Muhammad Ali se jugó todo por otros
En mi despacho de AS tengo las fotos de tres grandes, mi podio personal en la historia del deporte. En el centro está Ali, flanqueado por Pelé y Jordan. Algunos me discuten el segundo o el tercero, pero nadie me discute a Ali, representado por esa gran foto en la que reta a Sonny Liston, caído en el suelo. La suya fue una aventura única. El héroe deportivo que arrostró unas consecuencias durísimas porque, como dijo ayer Obama, “habló por los que no podían”. Y lo hizo en años, no olvidemos, en los que fue asesinado Luther King. Aquel posicionamiento en aquella América no era una broma.
Pero él lo hizo, poniendo en juego su carrera, su fortuna, su vida. Poniéndose enfrente a la mitad de su país, si bien era la mitad que menos le importaba. La mitad blanca y reaccionaria que aún aplaudía los asesinatos del Ku Klux Klan y que sufría con cada una de sus victorias. Aquellas victorias gloriosas, inapelables, boxeando como nunca se había hecho en la categoría máxima, moviéndose con la ligereza de Sugar Ray Robinson. Esbelto, bello, procaz, ocurrente, canturreaba en rap sus pronósticos, anunciando el asalto en que iba a ganar. Su boxeo era una forma de perfección.

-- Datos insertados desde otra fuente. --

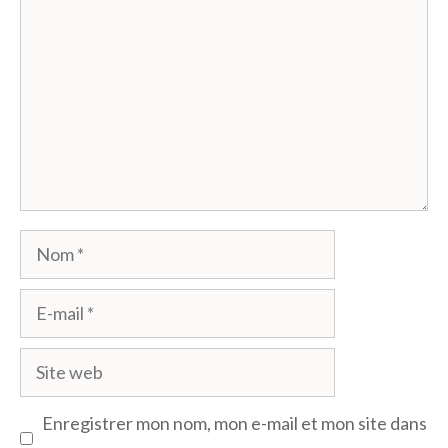
Nom
E-
mail
Site
web
Enregistrer mon nom, mon e-mail et mon site dans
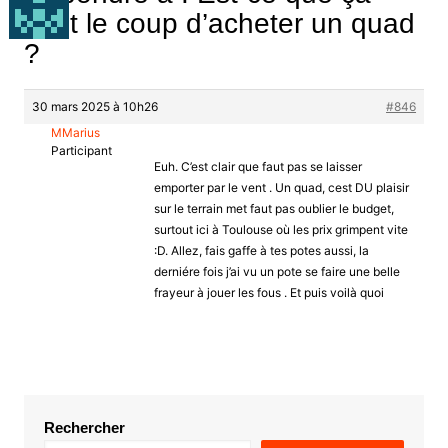
vaut le coup d’acheter un quad
?
30 mars 2025 à 10h26
#846
MMarius
Participant
Euh. C’est clair que faut pas se laisser
emporter par le vent . Un quad, cest DU plaisir
sur le terrain met faut pas oublier le budget,
surtout ici à Toulouse où les prix grimpent vite
:D. Allez, fais gaffe à tes potes aussi, la
derniére fois j’ai vu un pote se faire une belle
frayeur à jouer les fous . Et puis voilà quoi
Rechercher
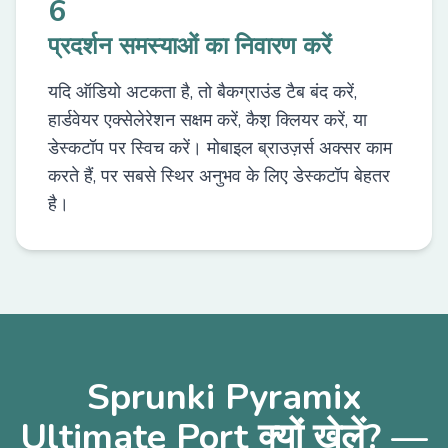
6
प्रदर्शन समस्याओं का निवारण करें
यदि ऑडियो अटकता है, तो बैकग्राउंड टैब बंद करें,
हार्डवेयर एक्सेलेरेशन सक्षम करें, कैश़ क्लियर करें, या
डेस्कटॉप पर स्विच करें। मोबाइल ब्राउज़र्स अक्सर काम
करते हैं, पर सबसे स्थिर अनुभव के लिए डेस्कटॉप बेहतर
है।
Sprunki Pyramix
Ultimate Port क्यों खेलें? —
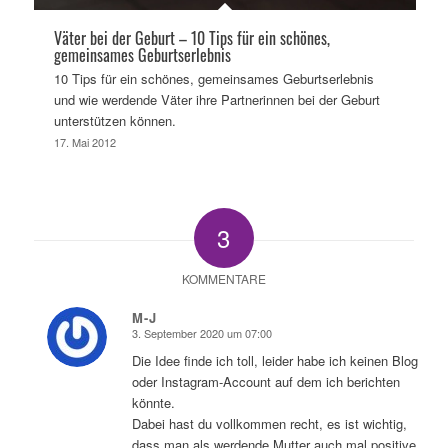
Väter bei der Geburt – 10 Tips für ein schönes,
gemeinsames Geburtserlebnis
10 Tips für ein schönes, gemeinsames Geburtserlebnis
und wie werdende Väter ihre Partnerinnen bei der Geburt
unterstützen können.
17. Mai 2012
3
KOMMENTARE
M-J
3. September 2020 um 07:00
sagte:
Die Idee finde ich toll, leider habe ich keinen Blog
oder Instagram-Account auf dem ich berichten
könnte.
Dabei hast du vollkommen recht, es ist wichtig,
dass man als werdende Mutter auch mal positive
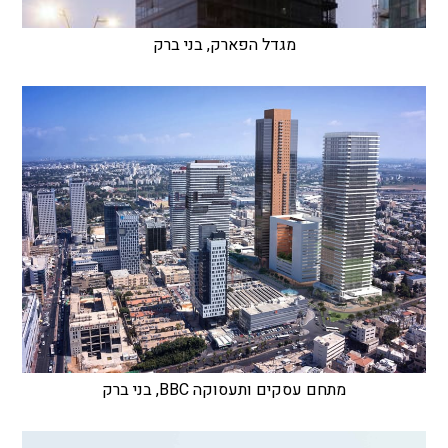
מגדל הפארק, בני ברק
מתחם עסקים ותעסוקה BBC, בני ברק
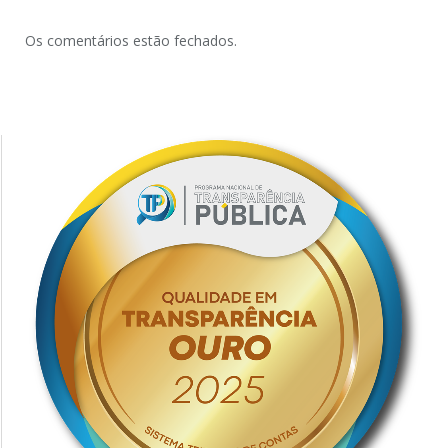
Os comentários estão fechados.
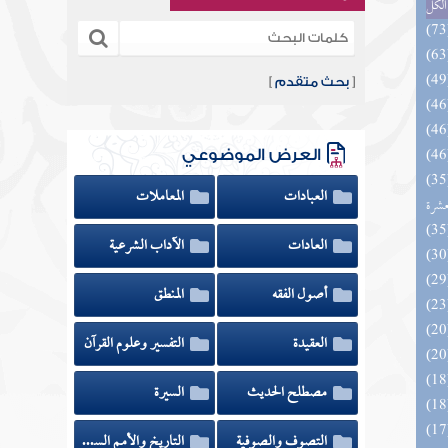
الكل
[
بحث متقدم
]
العرض الموضوعي
المهرة بالفوائد المبتكرة من أطراف
العبادات
المعاملات
عشرة
العادات
الآداب الشرعية
أصول الفقه
المنطق
العقيدة
التفسير وعلوم القرآن
مصطلح الحديث
السيرة
التصوف والصوفية
التاريخ والأمم السابقة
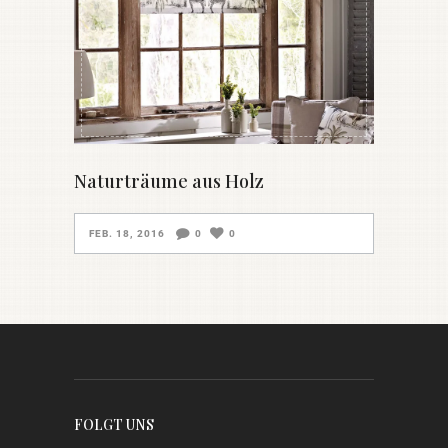
Naturträume aus Holz
FEB. 18, 2016
0
0
FOLGT UNS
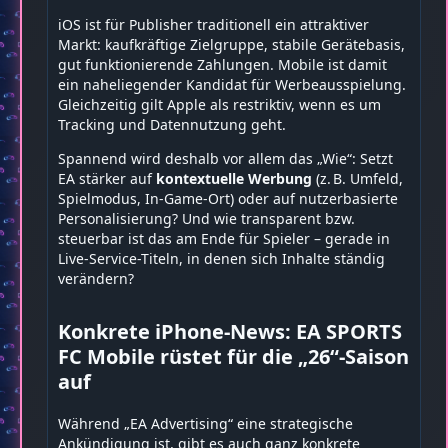
iOS ist für Publisher traditionell ein attraktiver
Markt: kaufkräftige Zielgruppe, stabile Gerätebasis,
gut funktionierende Zahlungen. Mobile ist damit
ein naheliegender Kandidat für Werbeausspielung.
Gleichzeitig gilt Apple als restriktiv, wenn es um
Tracking und Datennutzung geht.
Spannend wird deshalb vor allem das „Wie“: Setzt
EA stärker auf
kontextuelle Werbung
(z. B. Umfeld,
Spielmodus, In-Game-Ort) oder auf nutzerbasierte
Personalisierung? Und wie transparent bzw.
steuerbar ist das am Ende für Spieler – gerade in
Live-Service-Titeln, in denen sich Inhalte ständig
verändern?
Konkrete iPhone-News: EA SPORTS
FC Mobile rüstet für die „26“-Saison
auf
Während „EA Advertising“ eine strategische
Ankündigung ist, gibt es auch ganz konkrete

No querer ir al Vietnam (‘ningún vietcong me ha llamado negro’) le partió la carrera. Cuando regresó era otro, nos perdimos sus mejores años. Pero fue entonces cuando se produjeron sus combates míticos, los choques con Frazier y Foreman. Ya para entonces la sociedad americana iba virando. Y más había virado cuando llegaron los JJ OO de Atlanta y le correspondió, ya atacado de parkinson, encender el pebetero. Su causa se había entendido por fin, ya era la causa de casi todos. Quedan sus videos, quedan un par de grandes libros, queda un ejemplo. El deporte sirve para más que para divertir.